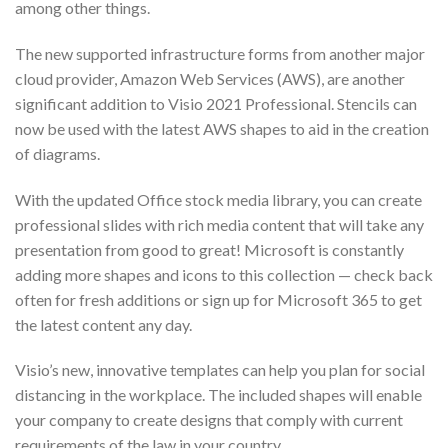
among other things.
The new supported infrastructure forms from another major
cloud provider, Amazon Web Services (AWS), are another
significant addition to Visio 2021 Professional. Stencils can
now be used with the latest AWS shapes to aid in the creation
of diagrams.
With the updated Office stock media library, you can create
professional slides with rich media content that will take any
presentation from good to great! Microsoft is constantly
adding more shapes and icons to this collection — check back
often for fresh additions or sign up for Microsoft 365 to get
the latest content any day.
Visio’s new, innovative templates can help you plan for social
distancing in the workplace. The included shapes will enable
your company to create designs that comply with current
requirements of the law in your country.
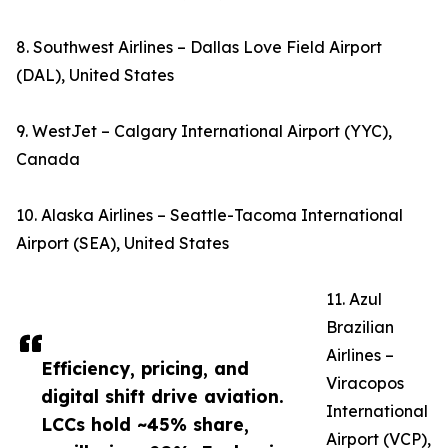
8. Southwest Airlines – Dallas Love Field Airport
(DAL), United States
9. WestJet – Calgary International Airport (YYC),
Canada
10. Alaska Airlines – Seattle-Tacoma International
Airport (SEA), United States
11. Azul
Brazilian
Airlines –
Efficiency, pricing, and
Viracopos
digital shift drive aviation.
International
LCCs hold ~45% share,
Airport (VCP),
_____
# [Exercise aim]
Pictures should be skipped, and the records retyped word for word.

# [Output below]
among other things.
The new supported infrastructure forms from another major
cloud provider, Amazon Web Services (AWS), are another
significant addition to Visio 2021 Professional. Stencils can
now be used with the latest AWS shapes to aid in the creation
of diagrams.
With the updated Office stock media library, you can create
professional slides with rich media content that will take any
presentation from good to great! Microsoft is constantly
adding more shapes and icons to this collection — check back
often for fresh additions or sign up for Microsoft 365 to get
the latest content any day.
Visio’s new, innovative templates can help you plan for social
distancing in the workplace. The included shapes will enable
your company to create designs that comply with current
requirements of the law in your country.
8. Southwest Airlines – Dallas Love Field Airport
(DAL), United States
9. WestJet – Calgary International Airport (YYC),
Canada
10. Alaska Airlines – Seattle-Tacoma International
Airport (SEA), United States
11. Azul
Brazilian
Airlines –
Efficiency, pricing, and
Viracopos
digital shift drive aviation.
International
LCCs hold ~45% share,
Airport (VCP),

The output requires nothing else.